Bounding boxes with keypoints =
- - - - - - -
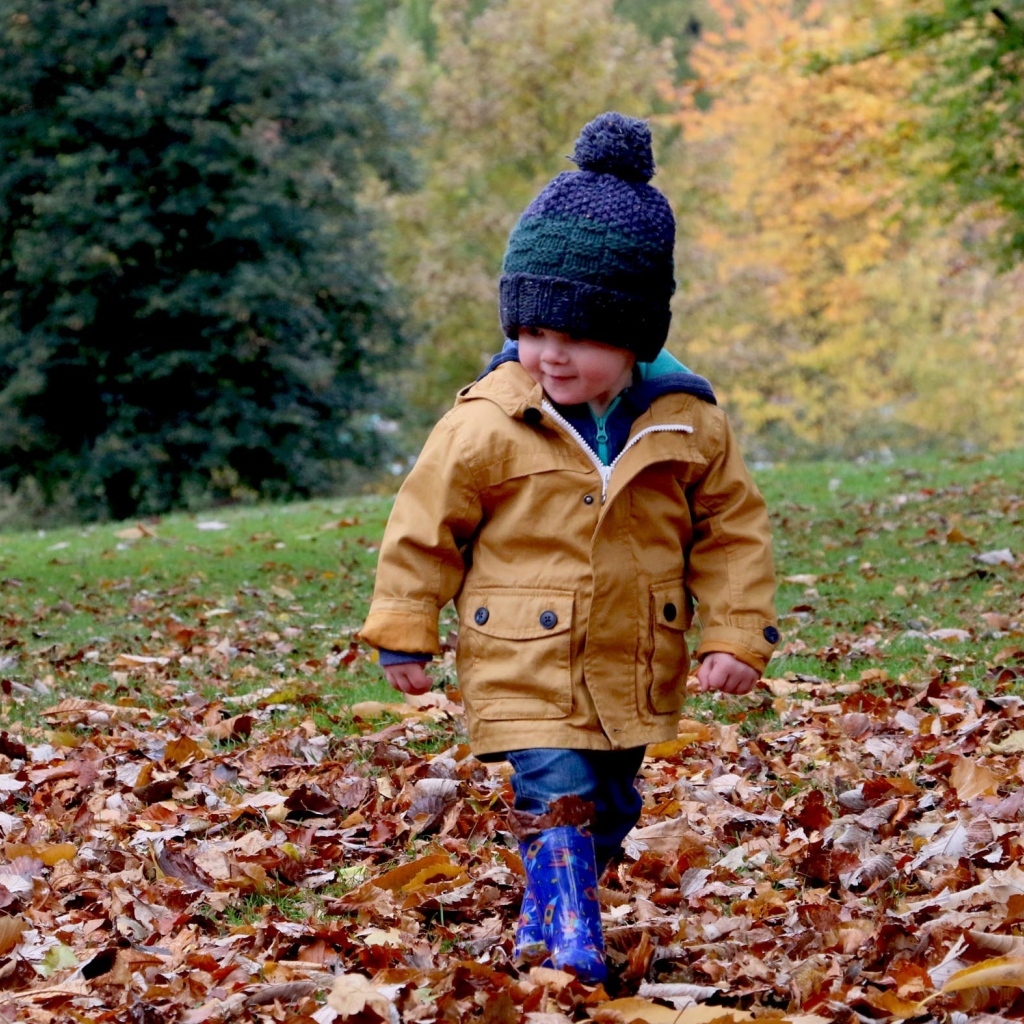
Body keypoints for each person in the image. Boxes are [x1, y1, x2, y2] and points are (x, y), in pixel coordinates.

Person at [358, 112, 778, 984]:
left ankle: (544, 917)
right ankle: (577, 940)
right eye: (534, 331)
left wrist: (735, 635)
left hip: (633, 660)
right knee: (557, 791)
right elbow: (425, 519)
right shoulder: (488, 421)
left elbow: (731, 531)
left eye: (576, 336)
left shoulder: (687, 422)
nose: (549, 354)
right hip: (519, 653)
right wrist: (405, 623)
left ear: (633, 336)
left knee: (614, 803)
- - - - - - -
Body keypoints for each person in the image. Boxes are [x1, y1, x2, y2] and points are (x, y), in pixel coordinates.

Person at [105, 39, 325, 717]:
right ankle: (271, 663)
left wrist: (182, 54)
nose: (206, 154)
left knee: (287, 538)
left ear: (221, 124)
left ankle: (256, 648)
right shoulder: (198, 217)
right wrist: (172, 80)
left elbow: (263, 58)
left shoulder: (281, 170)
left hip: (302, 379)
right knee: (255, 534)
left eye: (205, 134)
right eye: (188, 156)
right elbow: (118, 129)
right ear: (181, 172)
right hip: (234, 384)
- - - - - - -
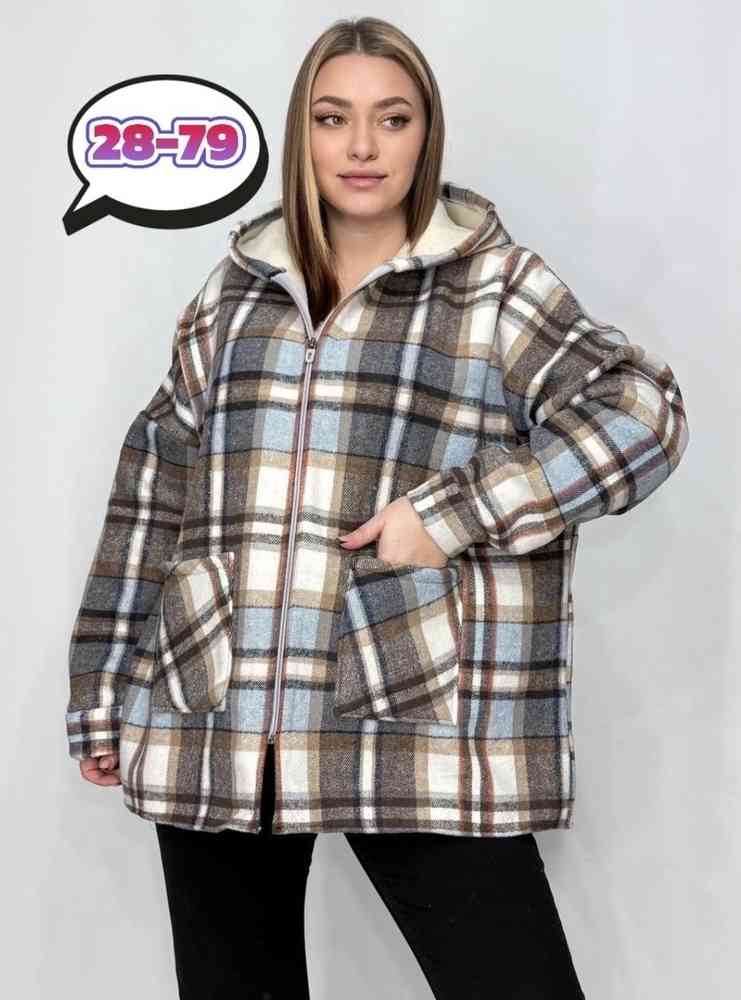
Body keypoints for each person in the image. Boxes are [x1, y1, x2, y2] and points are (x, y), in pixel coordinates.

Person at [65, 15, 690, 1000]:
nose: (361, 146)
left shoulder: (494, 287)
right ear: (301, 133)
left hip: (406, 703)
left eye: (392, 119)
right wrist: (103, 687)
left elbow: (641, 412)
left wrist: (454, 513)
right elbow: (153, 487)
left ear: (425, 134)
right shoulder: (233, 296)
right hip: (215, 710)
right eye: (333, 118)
- - - - - - -
Wherever the string "knee" appears in the data above, copy the line it sits in.

Result of this exercise =
right knee: (557, 791)
left knee: (614, 803)
left knee: (287, 538)
right knee: (255, 534)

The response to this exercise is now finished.